When I was a small child I adored Kenneth Williams and Sid James above all others. I also loved Fred Astaire and Walter Mathau - anyone with a wrinkly round face. Sir Alan Sugar would have been my absolute pin-up when I was five.
This is the part that these dramas are missing. Why we loved these performers so much. No matter how acerbic Williams was in reality, how depressed and cruel Hancock could be, how self-absorbed Howerd might have been, all of them as comedians were not just funny: we LOVED them. Perhaps The Curse of Comedy season took this too much for granted: that we would just remember their lovable personas to compare to what we were being shown.
And why did we love them? Not just for round wrinkly faces surely?
Unlike the Pythons and the satirical comedians who followed, I think that post-war generation of comics were particularly lovable because they were all so vulnerable. And they were vulnerable because of what they represented about the society and snobbery of the society around them, in a nutshell - class. (And in the case of some of them - sexuality too.) Kenneth Williams, in particular, specialised in giving himself rhetorical airs and graces and a ridiculous half-camp, half-posh accent that he would cut through with his "common" voice at well-chosen moments, when he wanted the audience to laugh at his pretensions. Hancock, also, had airs above his station, forever fancying himself as more educated than those around, not understanding why people didn't understand he was better than them...Steptoe, perhaps, epitomises the class trap better than any other comedy of the era, which makes it particularly powerful even today.

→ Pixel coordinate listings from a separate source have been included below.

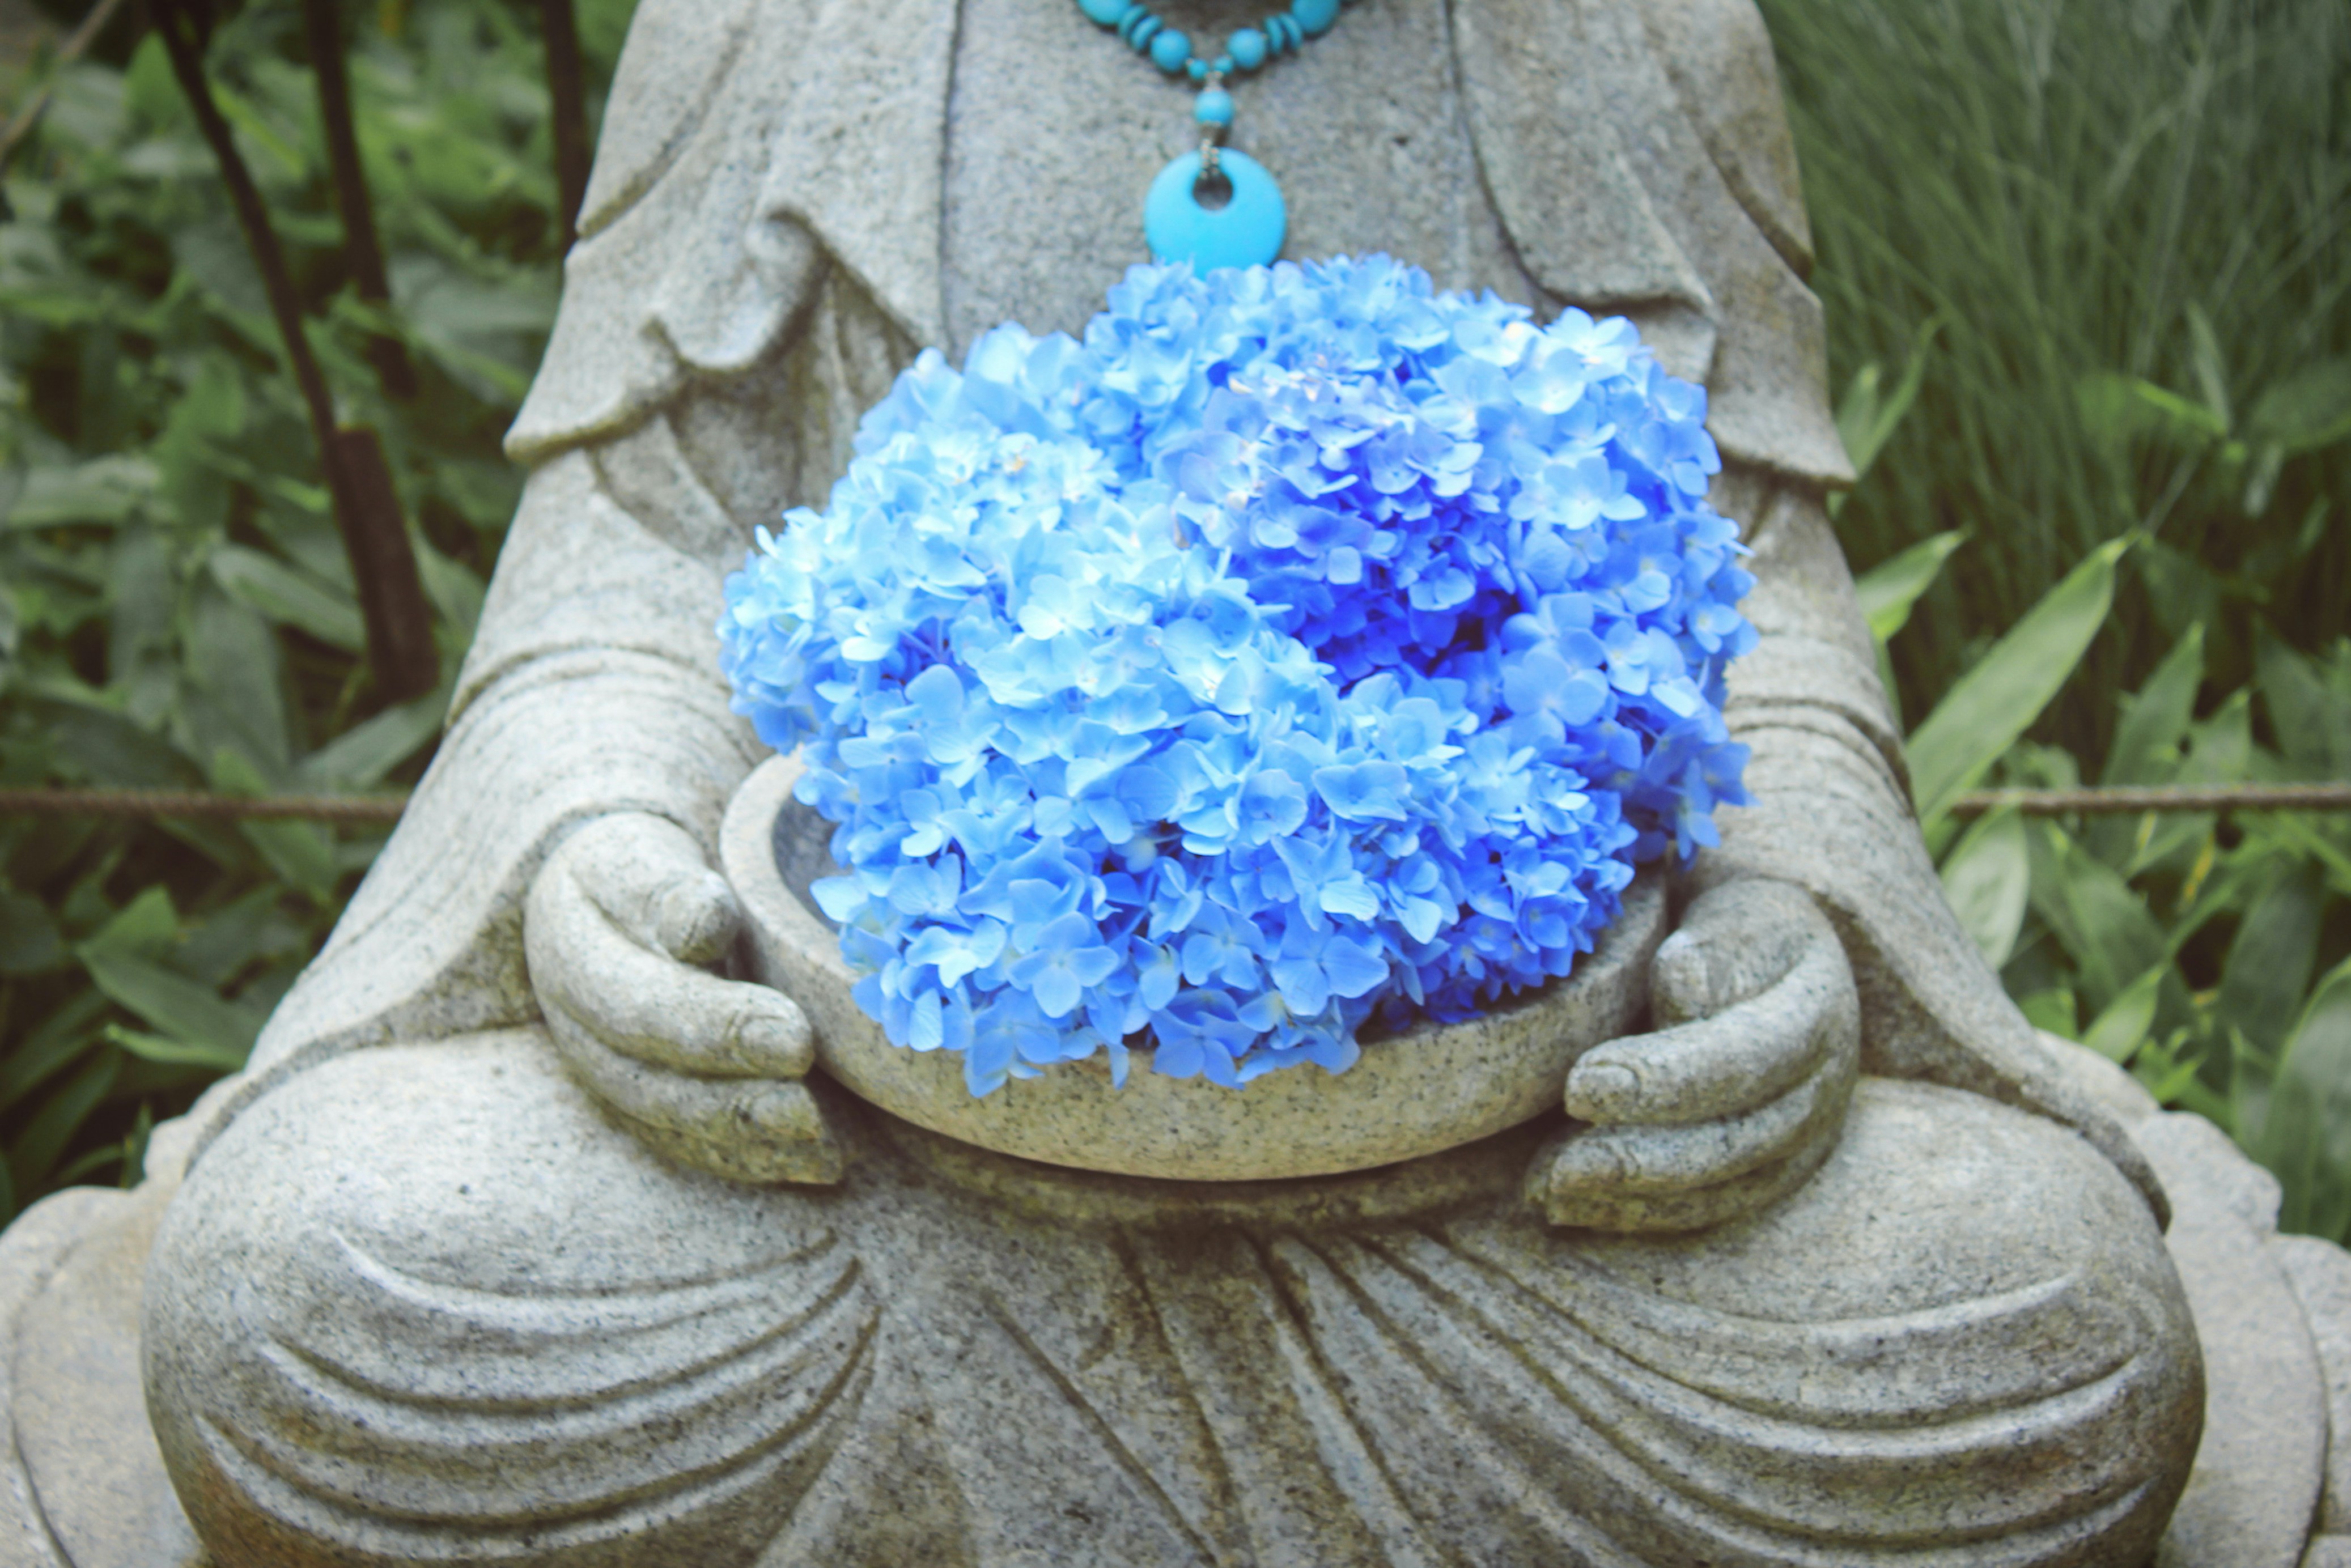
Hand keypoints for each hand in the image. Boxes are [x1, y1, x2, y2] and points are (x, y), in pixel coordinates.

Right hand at [524, 812, 842, 1183]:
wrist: (604, 904)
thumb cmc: (644, 872)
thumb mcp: (647, 858)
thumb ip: (673, 893)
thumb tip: (701, 929)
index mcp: (571, 947)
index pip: (639, 1000)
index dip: (716, 1028)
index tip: (798, 1039)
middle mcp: (575, 1023)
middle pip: (648, 1079)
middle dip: (736, 1100)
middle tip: (814, 1111)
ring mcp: (598, 1069)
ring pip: (666, 1122)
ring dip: (745, 1140)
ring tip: (824, 1144)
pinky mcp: (632, 1100)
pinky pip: (684, 1143)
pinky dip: (748, 1159)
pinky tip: (814, 1163)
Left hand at [1526, 879, 1858, 1231]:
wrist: (1770, 956)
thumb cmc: (1728, 928)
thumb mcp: (1730, 914)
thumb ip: (1713, 952)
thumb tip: (1686, 996)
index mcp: (1812, 1007)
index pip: (1742, 1057)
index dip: (1662, 1082)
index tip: (1578, 1089)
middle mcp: (1821, 1082)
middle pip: (1737, 1139)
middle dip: (1639, 1160)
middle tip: (1553, 1170)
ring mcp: (1806, 1134)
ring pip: (1726, 1186)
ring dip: (1632, 1198)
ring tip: (1547, 1192)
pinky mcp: (1777, 1169)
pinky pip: (1715, 1208)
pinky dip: (1642, 1215)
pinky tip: (1571, 1210)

There are so many issues that could have been explored, but apart from Curse of Steptoe, the season seemed more interested in the personal, than what that represented in terms of the wider society around.

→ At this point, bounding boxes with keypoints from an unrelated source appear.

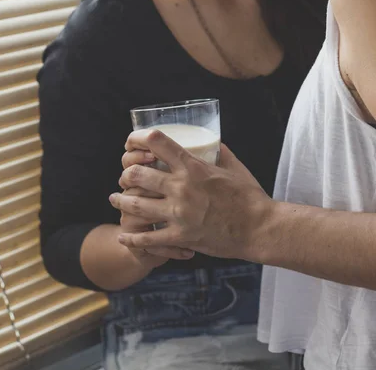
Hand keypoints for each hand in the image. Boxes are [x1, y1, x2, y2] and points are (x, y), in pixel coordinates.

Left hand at [109, 129, 273, 259]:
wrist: (259, 228)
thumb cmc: (250, 196)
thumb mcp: (235, 167)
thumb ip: (220, 152)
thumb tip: (212, 142)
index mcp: (193, 167)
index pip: (157, 142)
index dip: (138, 138)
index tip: (132, 141)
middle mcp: (181, 187)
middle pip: (137, 174)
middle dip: (126, 174)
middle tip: (125, 178)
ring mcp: (178, 214)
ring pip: (135, 205)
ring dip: (120, 202)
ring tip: (115, 200)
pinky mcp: (180, 237)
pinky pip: (146, 238)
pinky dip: (131, 237)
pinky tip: (123, 235)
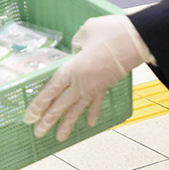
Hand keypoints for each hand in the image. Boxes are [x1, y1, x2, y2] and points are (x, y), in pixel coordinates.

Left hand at [24, 15, 152, 141]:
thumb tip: (76, 50)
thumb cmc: (110, 33)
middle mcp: (82, 82)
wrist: (138, 40)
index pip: (52, 90)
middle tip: (38, 132)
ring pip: (78, 108)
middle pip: (62, 104)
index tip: (30, 117)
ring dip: (68, 123)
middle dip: (49, 120)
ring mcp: (95, 86)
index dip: (39, 104)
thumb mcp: (86, 32)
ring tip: (60, 137)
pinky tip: (90, 123)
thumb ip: (76, 44)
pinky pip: (97, 101)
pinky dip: (93, 112)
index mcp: (73, 69)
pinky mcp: (107, 84)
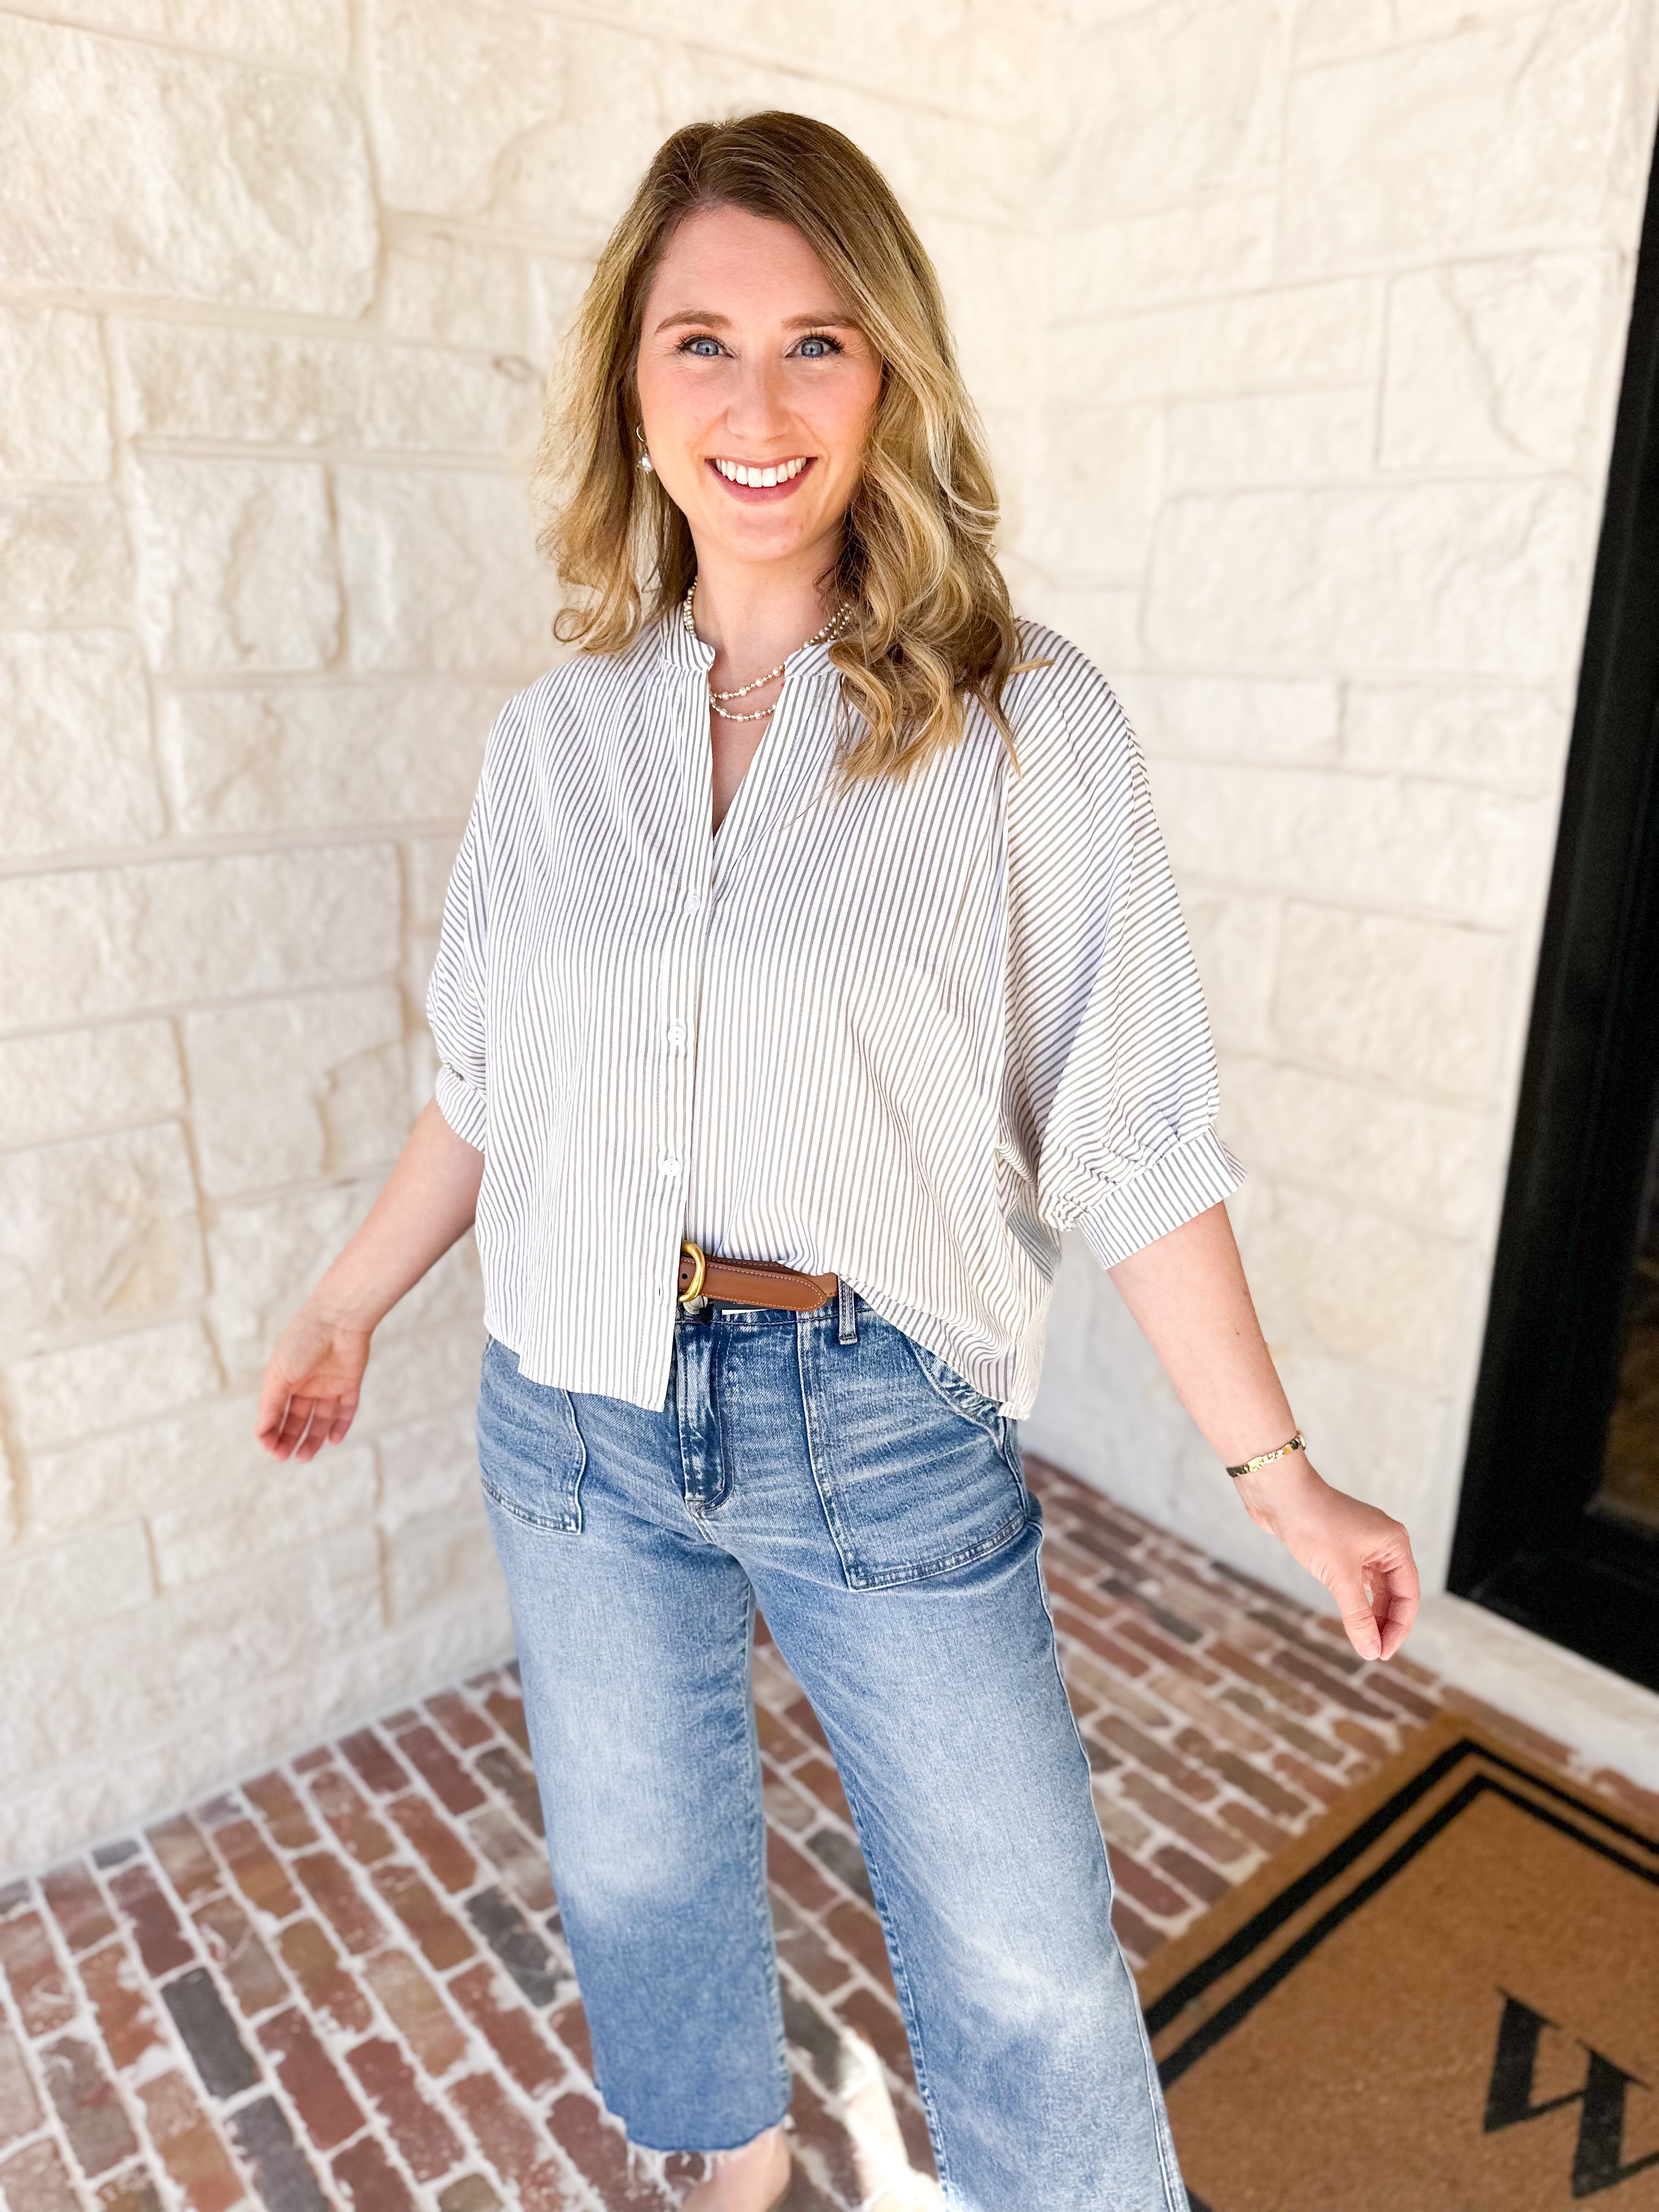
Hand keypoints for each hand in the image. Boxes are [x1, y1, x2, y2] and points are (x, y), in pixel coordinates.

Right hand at [254, 1302, 372, 1461]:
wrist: (337, 1319)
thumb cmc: (302, 1342)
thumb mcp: (279, 1375)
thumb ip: (271, 1404)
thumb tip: (259, 1432)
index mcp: (284, 1380)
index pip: (276, 1412)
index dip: (271, 1431)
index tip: (270, 1448)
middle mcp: (306, 1384)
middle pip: (297, 1419)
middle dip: (289, 1439)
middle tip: (284, 1458)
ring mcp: (329, 1384)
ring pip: (321, 1418)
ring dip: (313, 1439)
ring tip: (304, 1457)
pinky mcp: (350, 1383)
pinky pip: (346, 1409)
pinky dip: (340, 1426)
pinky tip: (332, 1440)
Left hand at [1233, 1456, 1418, 1662]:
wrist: (1278, 1494)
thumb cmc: (1314, 1524)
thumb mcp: (1340, 1576)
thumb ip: (1357, 1616)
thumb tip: (1371, 1651)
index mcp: (1394, 1544)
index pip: (1408, 1595)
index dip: (1399, 1627)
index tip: (1383, 1652)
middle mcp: (1383, 1544)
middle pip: (1394, 1593)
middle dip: (1385, 1623)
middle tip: (1372, 1651)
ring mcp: (1362, 1545)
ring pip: (1374, 1588)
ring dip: (1370, 1614)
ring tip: (1362, 1640)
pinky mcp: (1340, 1547)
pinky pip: (1356, 1581)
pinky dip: (1355, 1600)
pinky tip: (1350, 1618)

We love those comedians because of this vulnerability. It makes them human. It makes everything that is unpleasant about them understandable and identifiable with. We half want them to succeed but half recognise that given half a chance, they would be putting down all those around them, because of their own insecurities.
I have thought a lot about this aspect of British comedy. That we laugh at those trying to better themselves, who have aspirations above their allotted stations, and what it says about us as a society and whether there is a deeply unpleasant aspect to it. But, at the end of the day, comedy reflects human nature and when you see something that is True, you recognise it and laugh at it. All those comedians took aspects - some of them not very noble aspects - about themselves, and used them to make us laugh.
Even with the greatest actors portraying them, with the exception of the brilliant Curse of Steptoe, the Curse of Comedy season failed to capture this. The unique power that these comedians had by drawing on their own foibles and insecurities. In comparison, dramas telling us that - yes - they had problems, tells us less, and with considerable less subtlety, than the best work of those performers themselves.
I don't need a drama to show me the pathos of Hancock or Howerd, the snidey unhappiness of Williams; I can see all that myself in their actual performances, whilst happily laughing my socks off.
So, I am left with mixed feelings about these dramas (with the exception of Steptoe, I should add.). I think there is a lot of potential in the idea, I thought a lot of the acting was amazing, they were beautifully directed, but I can't help thinking they missed a trick somewhere.
These characters remain fascinating in the way they represent parts of ourselves and in the way they reflect back parts of society onto us, the audience. By concentrating on the personal over the persona, The Curse of Comedy season ended up cutting a lot of the potential away.
The result was a number of well-realised portraits of some flawed individuals: what we weren't shown, or lead to understand, was what made them truly great.